Этот небольшой фрагмент, хорошо известный в истории раннехристианского искусства как свидетельство о существовании изображений живых епископов, во многом показателен. Если в Античности телесные недостатки или физиогномические черты, отражавшие как положительные, так и отрицательные стороны души индивида, воспринимались как предмет, достойный художественного воплощения, даже если «веризм» римского портрета не самоцель работы скульптора и заказчика, а этикетная условность, то теперь изображения достойно только божественное, преображенное, следовательно, неиндивидуальное естество. Можно было бы подумать, что Павлин согласился послать какой-то «условный» образ себя, но он не послал никакого, и последняя приведенная строка письма другу все нам объяснила. Кроме того, Сульпиций хотел представить своим прозелитам, принимавшим крещение в новом баптистерии, материальные образы двух епископов, которых сам он глубоко почитал: ушедший из жизни в 397 г. Мартин Турский станет святым, небесным покровителем франков, и мастерское перо Сульпиция сыграло в этом свою роль. Павлин был тоже человеком высокого морального и церковно-культурного авторитета, строителем храмов, его влияние в вопросах церковной эстетики распространялось далеко за пределы его диоцеза в Кампании. Характерно, что он не захотел воспользоваться предложенным ему правом предстать внутри церковного, богослужебного пространства: это не ложная скромность, это – новое представление о возвышенности человеческого призвания.

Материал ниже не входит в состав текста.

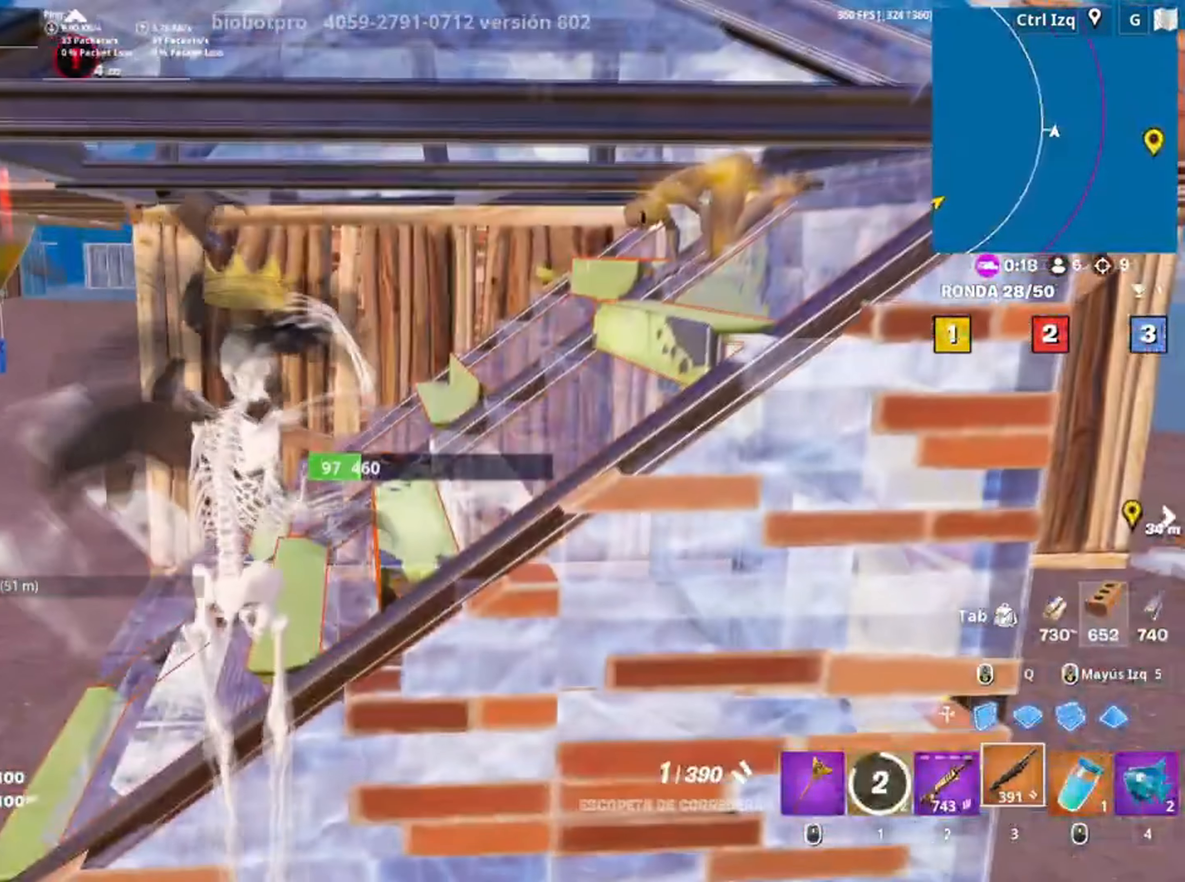
{"keys": [], "mouse": [], "events": [[100, "r", "down"], [150, "r", "up"], [200, "r", "down"], [317, "r", "up"]]}
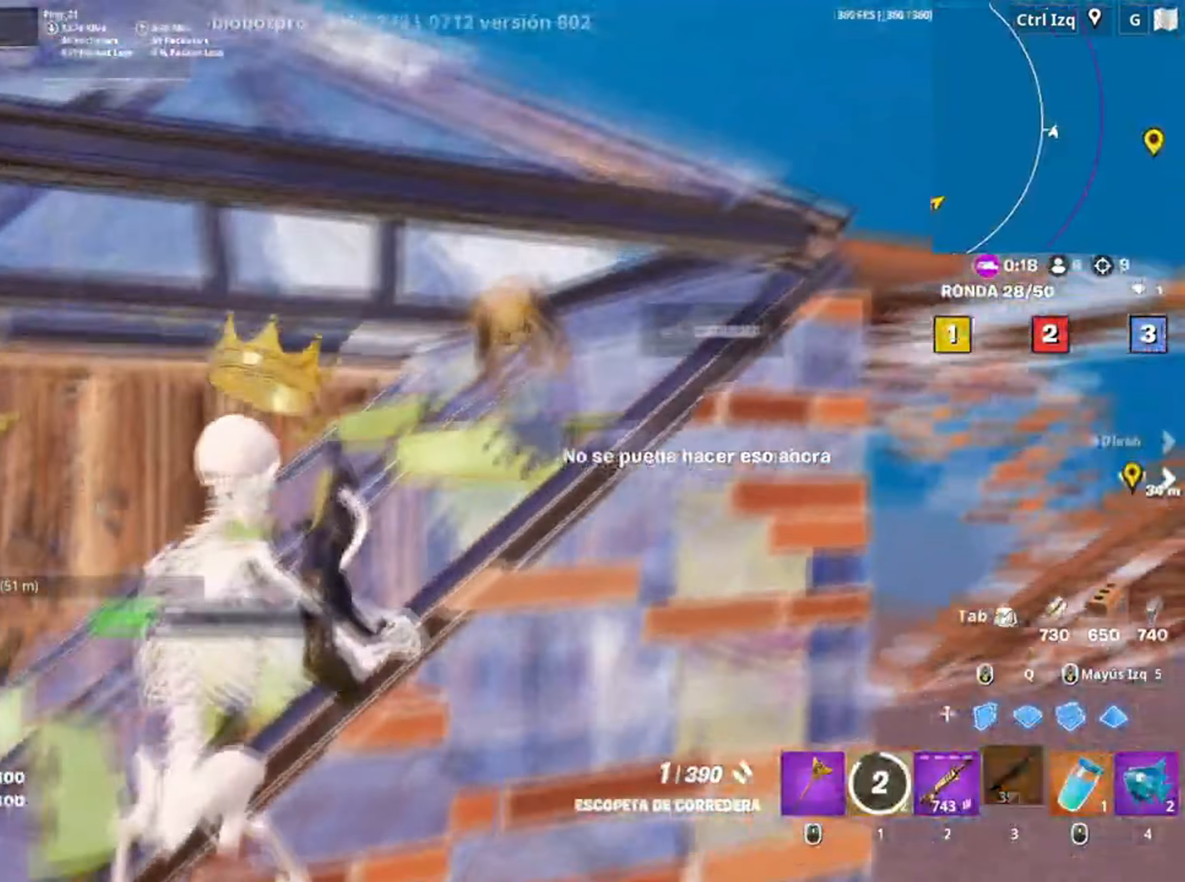
{"keys": [], "mouse": [], "events": []}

Все это проистекало, как отмечал еще Макс Дворжак, из одной и той же новой, не античной жизни чувств и представлений, самым важным признаком которой было отрицание благ этого мира и сосредоточение мыслей и чувств на потустороннем (193, 26). Основные проблемы античного миросозерцания, покоившиеся на земном бытии и становлении, утеряли свою силу, и проблема предначертанного человечеству искупления, Спасения заняла их место. Вместе с нею возникли новые мысли, новые чувства и убеждения, которые глубокой пропастью отделены от старых идеалов – натуралистических, ограничивавшихся влиянием лишь сил природы. Такое объяснение грешит схематизмом: Дворжаку словно хочется вообще убрать всякую духовную составляющую из античного религиозного изобразительного искусства, спасенного от смерти живой водой христианской образности. Это неверно: античный ум знал, что такое молитвенное, доходящее до экстаза отношение к зримому материальному образу божества, тому, которое христиане назвали идолом. Скорее правы Браун, Ханештад, Бренк (60, 15–34; 143–204) и Кесслер, говорящие о долгой трансформации античного художественного языка, его приспособлении к новым религиозным нуждам, о «трансформации зрения» (92, 104–148). Этот процесс растянулся на несколько веков, минимум до эпохи Каролингов: Браун и Кесслер называют его «продленной поздней Античностью»,
Изменились и цели, и выразительные средства искусства. Упомянутая выше прямая перспектива, иллюзионистическое архитектурное и природное пространство, ландшафт, трехмерный объем, вес, плотность, известные нам по помпеянской живописи, исчезли, пусть не окончательно, фактически на тысячелетие – не потому, что художники вдруг разучились отображать их, а потому, что все эти средства уже не выражали чувств и эстетических вкусов зрителей. Для тех, кто чаял несказанного контакта с Разумом, классические ценности подражавшего природе искусства превратились в прямом смысле в «иллюзию». Взгляд верующего, обращавшийся на мозаики и фрески первых базилик, не стремился почувствовать присутствие святого здесь и сейчас, а как бы продолжал работу ума и сердца, привычного медитировать над Писанием, как прочитанным, так и услышанным во время богослужения и откомментированным в проповеди.